(Items from a data source)
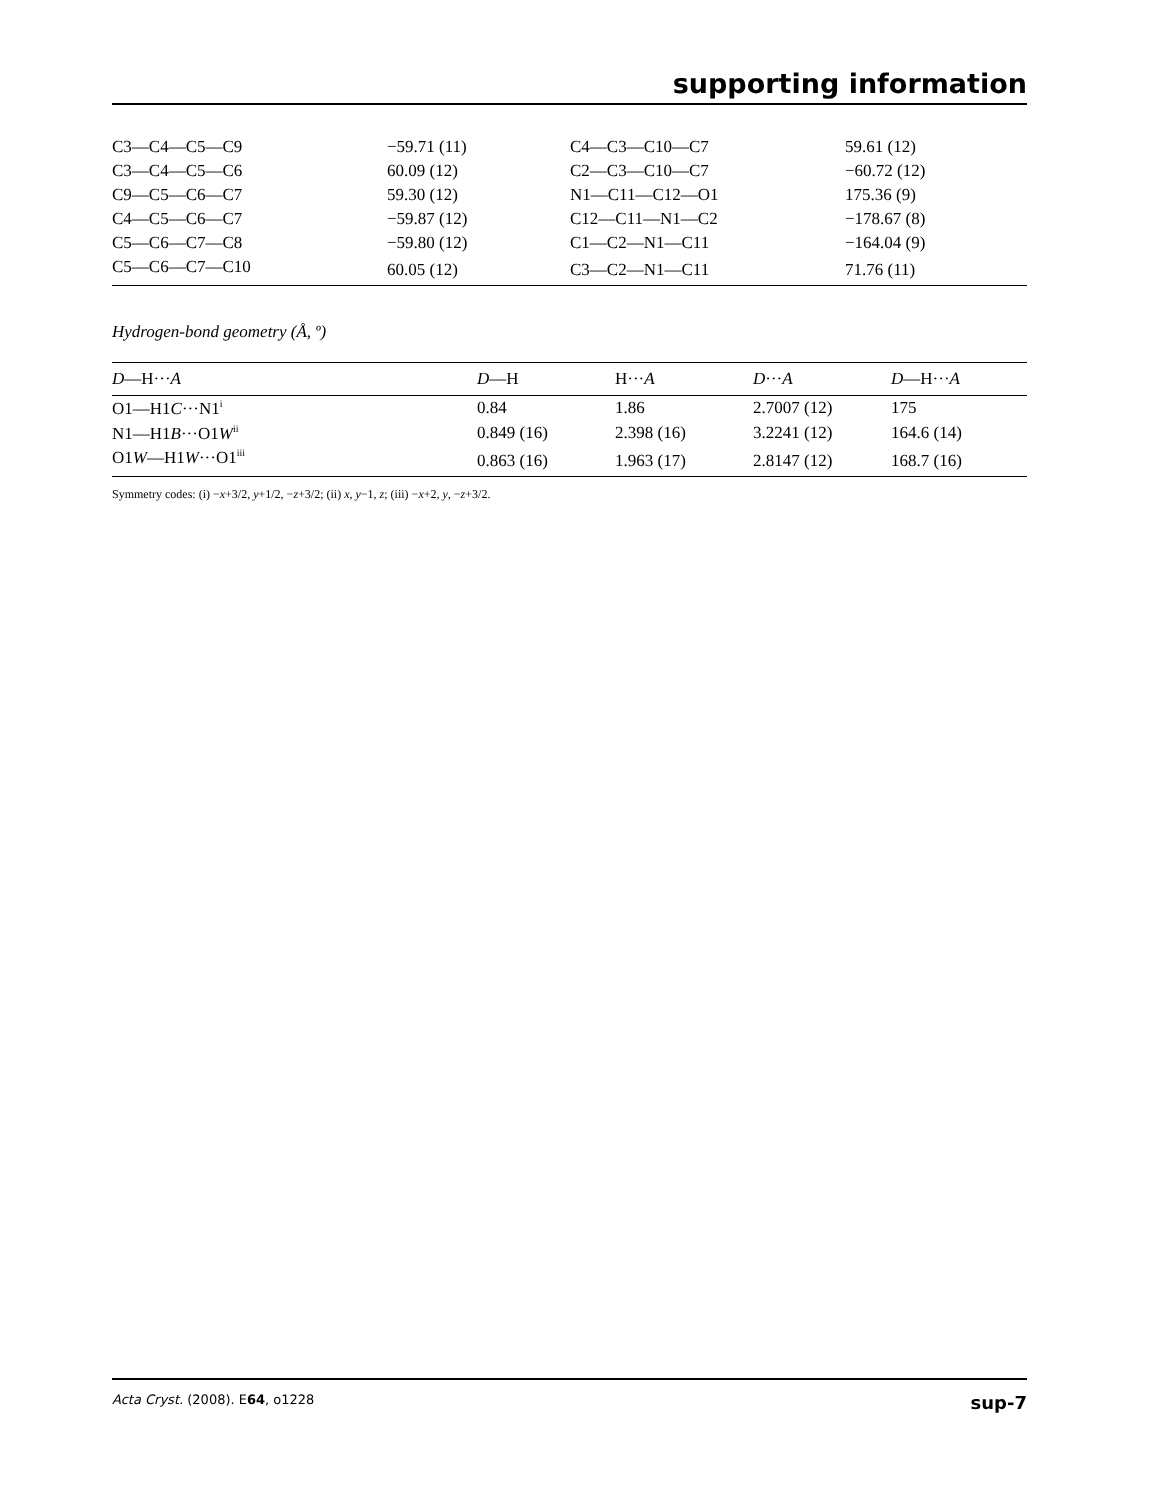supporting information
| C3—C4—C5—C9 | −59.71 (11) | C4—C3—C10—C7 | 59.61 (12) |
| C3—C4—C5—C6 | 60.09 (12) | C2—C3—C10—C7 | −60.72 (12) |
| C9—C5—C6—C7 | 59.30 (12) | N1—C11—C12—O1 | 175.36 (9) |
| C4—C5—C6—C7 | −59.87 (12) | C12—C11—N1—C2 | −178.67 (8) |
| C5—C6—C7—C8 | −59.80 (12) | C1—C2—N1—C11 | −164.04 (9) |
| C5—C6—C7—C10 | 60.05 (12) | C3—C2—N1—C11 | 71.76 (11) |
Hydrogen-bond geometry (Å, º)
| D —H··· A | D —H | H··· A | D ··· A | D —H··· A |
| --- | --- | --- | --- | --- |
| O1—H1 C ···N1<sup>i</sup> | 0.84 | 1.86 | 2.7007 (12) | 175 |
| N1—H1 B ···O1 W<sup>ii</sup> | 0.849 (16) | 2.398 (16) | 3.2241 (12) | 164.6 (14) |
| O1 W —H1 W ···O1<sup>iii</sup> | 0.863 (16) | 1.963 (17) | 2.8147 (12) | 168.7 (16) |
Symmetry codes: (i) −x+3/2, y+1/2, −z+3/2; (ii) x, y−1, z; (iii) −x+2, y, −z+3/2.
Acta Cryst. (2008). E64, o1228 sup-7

> _TASK STATEMENT_: Exactly as written, reproduce all of the entries while dropping the pictures.

> _EXPECTED ANSWER_:
supporting information
| C3—C4—C5—C9 | −59.71 (11) | C4—C3—C10—C7 | 59.61 (12) |
| C3—C4—C5—C6 | 60.09 (12) | C2—C3—C10—C7 | −60.72 (12) |
| C9—C5—C6—C7 | 59.30 (12) | N1—C11—C12—O1 | 175.36 (9) |
| C4—C5—C6—C7 | −59.87 (12) | C12—C11—N1—C2 | −178.67 (8) |
| C5—C6—C7—C8 | −59.80 (12) | C1—C2—N1—C11 | −164.04 (9) |
| C5—C6—C7—C10 | 60.05 (12) | C3—C2—N1—C11 | 71.76 (11) |
Hydrogen-bond geometry (Å, º)
| D —H··· A | D —H | H··· A | D ··· A | D —H··· A |
| --- | --- | --- | --- | --- |
| O1—H1 C ···N1<sup>i</sup> | 0.84 | 1.86 | 2.7007 (12) | 175 |
| N1—H1 B ···O1 W<sup>ii</sup> | 0.849 (16) | 2.398 (16) | 3.2241 (12) | 164.6 (14) |
| O1 W —H1 W ···O1<sup>iii</sup> | 0.863 (16) | 1.963 (17) | 2.8147 (12) | 168.7 (16) |
Symmetry codes: (i) −x+3/2, y+1/2, −z+3/2; (ii) x, y−1, z; (iii) −x+2, y, −z+3/2.
Acta Cryst. (2008). E64, o1228 sup-7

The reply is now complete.